**Set problem 1**: Can you copy the records verbatim, from the beginning of the records through the line containing "Displayed: 1,19"?

**Document section**:
## start

Oleg Kiselyov provides the following article / discussion:

which covers the limitations of sort-based shuffles in more detail, and also offers two adaptations of the Fischer–Yates strategy: a naive O(n²) one, and a binary-tree-based O(n log n) one.

Sadly the functional programming world doesn't give you access to mutable state.

This is a complete myth: functional programming avoids side effects, but supports mutable state perfectly well, without invoking side effects.

In this particular case, you can use Haskell's mutable arrays to implement the Fischer–Yates algorithm as described in this tutorial:

Addendum

The specific foundation of your shuffle sort is actually an infinite-key radix sort: as gasche points out, each partition corresponds to a digit grouping.

The main disadvantage of this is the same as any other infinite-key sorting shuffle: there is no termination guarantee. Although the likelihood of termination increases as the comparison proceeds, there is never an upper bound: the worst-case complexity is O(∞).

Piet Delport
Sorry, I was less than precise. *Efficient* access to mutable state. ;)
JUST MY correct OPINION
What makes you think it's not efficient?

## end

**Record set**:
## start

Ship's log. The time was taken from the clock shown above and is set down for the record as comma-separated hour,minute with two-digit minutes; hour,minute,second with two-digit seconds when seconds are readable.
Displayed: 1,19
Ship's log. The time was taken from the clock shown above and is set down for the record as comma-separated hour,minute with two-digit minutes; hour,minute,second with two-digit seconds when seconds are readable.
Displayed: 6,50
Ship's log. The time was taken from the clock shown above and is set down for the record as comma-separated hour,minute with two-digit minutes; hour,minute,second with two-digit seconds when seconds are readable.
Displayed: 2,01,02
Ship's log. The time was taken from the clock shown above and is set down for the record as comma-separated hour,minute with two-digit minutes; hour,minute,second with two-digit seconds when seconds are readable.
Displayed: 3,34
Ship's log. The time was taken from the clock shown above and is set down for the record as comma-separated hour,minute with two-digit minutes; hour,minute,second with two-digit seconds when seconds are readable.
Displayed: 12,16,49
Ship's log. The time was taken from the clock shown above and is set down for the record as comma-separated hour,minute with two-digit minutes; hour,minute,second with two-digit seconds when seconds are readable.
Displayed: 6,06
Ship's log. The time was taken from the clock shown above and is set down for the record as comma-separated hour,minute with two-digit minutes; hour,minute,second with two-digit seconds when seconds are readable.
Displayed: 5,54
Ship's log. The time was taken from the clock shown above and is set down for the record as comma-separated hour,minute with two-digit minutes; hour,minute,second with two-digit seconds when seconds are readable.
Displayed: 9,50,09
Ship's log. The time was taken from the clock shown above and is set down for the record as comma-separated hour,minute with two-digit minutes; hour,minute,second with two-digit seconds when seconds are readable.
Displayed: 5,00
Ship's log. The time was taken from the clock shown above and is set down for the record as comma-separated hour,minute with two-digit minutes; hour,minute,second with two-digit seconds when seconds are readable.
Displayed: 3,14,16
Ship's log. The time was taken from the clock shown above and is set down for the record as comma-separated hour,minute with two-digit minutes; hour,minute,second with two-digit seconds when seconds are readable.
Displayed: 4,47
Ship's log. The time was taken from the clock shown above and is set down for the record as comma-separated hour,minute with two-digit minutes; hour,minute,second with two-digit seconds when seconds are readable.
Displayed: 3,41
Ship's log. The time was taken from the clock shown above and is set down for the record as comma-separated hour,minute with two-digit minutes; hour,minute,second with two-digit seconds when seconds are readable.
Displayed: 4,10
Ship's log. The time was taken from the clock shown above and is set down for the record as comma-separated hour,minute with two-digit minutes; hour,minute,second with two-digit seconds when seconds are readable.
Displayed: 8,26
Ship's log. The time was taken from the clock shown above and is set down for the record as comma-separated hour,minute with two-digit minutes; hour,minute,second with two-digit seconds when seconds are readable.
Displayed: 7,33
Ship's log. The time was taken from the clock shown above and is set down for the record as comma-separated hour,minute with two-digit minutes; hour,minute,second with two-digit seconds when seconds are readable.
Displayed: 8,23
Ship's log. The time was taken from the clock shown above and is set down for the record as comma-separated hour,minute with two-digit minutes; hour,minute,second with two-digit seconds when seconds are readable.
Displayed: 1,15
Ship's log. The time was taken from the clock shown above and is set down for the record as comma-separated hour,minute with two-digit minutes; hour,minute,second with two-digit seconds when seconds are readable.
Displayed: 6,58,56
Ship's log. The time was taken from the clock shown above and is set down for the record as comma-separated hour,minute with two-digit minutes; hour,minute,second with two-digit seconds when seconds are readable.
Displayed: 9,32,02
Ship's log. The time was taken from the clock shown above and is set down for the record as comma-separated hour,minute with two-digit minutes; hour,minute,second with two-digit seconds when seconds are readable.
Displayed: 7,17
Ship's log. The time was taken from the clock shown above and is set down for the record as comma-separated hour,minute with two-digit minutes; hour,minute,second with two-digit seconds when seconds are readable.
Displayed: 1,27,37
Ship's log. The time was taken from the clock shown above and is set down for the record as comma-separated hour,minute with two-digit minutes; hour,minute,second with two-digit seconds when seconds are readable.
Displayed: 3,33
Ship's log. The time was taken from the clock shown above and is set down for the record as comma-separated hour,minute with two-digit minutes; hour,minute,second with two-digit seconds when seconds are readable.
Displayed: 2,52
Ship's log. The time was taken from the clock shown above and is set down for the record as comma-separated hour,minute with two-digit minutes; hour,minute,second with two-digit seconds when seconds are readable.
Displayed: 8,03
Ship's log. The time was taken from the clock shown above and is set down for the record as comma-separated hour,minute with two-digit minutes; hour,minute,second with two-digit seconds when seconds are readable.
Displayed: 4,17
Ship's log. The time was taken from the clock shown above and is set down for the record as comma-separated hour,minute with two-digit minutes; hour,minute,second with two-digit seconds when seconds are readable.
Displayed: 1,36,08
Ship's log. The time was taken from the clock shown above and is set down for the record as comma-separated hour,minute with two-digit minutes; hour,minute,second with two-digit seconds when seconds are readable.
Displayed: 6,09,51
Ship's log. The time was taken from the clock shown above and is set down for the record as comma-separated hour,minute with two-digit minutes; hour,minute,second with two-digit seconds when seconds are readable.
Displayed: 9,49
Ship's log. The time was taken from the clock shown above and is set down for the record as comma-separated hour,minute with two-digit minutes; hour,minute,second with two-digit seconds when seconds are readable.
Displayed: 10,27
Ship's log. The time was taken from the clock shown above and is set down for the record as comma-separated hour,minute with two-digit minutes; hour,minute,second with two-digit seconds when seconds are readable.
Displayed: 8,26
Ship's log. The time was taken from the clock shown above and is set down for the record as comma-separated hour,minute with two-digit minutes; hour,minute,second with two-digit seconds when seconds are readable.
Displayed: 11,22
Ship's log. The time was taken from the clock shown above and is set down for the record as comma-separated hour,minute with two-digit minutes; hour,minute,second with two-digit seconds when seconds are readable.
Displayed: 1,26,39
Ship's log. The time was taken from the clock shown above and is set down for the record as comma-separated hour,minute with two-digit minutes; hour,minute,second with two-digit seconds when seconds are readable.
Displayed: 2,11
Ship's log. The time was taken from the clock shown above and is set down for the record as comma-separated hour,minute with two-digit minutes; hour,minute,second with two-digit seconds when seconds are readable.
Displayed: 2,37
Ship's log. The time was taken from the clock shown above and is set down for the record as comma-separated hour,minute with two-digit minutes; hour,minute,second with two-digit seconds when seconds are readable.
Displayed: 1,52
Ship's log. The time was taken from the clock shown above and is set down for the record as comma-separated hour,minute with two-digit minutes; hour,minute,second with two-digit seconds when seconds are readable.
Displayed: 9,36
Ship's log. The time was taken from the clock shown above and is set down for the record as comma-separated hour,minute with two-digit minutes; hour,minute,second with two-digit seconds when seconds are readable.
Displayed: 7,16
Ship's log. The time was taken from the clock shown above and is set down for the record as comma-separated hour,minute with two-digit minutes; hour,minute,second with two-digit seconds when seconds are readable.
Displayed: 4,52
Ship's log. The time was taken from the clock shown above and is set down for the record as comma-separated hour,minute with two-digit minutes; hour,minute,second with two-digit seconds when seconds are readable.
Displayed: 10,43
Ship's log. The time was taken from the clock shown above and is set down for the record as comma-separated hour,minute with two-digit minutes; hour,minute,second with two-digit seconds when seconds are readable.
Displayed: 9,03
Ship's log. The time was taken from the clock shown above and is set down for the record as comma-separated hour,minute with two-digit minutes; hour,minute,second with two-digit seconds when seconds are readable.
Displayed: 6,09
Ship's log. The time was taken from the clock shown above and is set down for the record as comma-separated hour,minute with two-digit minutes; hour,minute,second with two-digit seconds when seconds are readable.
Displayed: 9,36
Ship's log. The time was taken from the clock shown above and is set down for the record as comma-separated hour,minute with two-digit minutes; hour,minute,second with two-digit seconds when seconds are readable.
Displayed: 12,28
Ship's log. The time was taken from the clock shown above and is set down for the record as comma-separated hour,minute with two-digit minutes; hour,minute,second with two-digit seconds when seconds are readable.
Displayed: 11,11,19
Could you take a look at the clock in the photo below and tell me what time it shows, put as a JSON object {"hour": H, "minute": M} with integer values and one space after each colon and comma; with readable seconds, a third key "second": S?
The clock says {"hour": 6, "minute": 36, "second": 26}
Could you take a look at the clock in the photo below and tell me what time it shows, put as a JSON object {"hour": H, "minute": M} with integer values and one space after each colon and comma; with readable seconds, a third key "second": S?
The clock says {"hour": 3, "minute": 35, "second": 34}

## end

**Set problem 2**: How would the forum thread on shuffling in functional programming continue past its final post?

**Expected answer 1**:
Ship's log. The time was taken from the clock shown above and is set down for the record as comma-separated hour,minute with two-digit minutes; hour,minute,second with two-digit seconds when seconds are readable.
Displayed: 1,19

**Expected answer 2**:
Piet Delport
It is possible and easy to fix a simple sort-based shuffled to be *perfectly* uniform (provided the underlying random number generator is also perfectly uniform), without going through the additional complexity of Oleg's pure solution.You lose uniformity when two elements are compared equal during the sorting : an arbitrary choice has to be made to order them.You can pick weights that are guaranteed never to be equal, such as randomly-picked real numbers (floats, or even better lazy boolean streams). Cf [haskell-beginners](http://www.haskell.org/pipermail/beginners/2010-August/005165.html)
gasche
gasche: That is still *close* to uniform, not perfectly uniform. There are four problems to overcome: (1) With any selection from a finite key space, duplicates are unavoidable, by definition. (2) If you make the key space infinite, as with lazy boolean streams, your algorithm is no longer guaranteed to terminate. (3) If you discard and re-pick duplicates, you introduce bias, and your keys are no longer uniform. (4) As Oleg points out, even if you could solve the previous three problems, you would still have to prove that the configurational space of key assignments is exactly divisible by N!.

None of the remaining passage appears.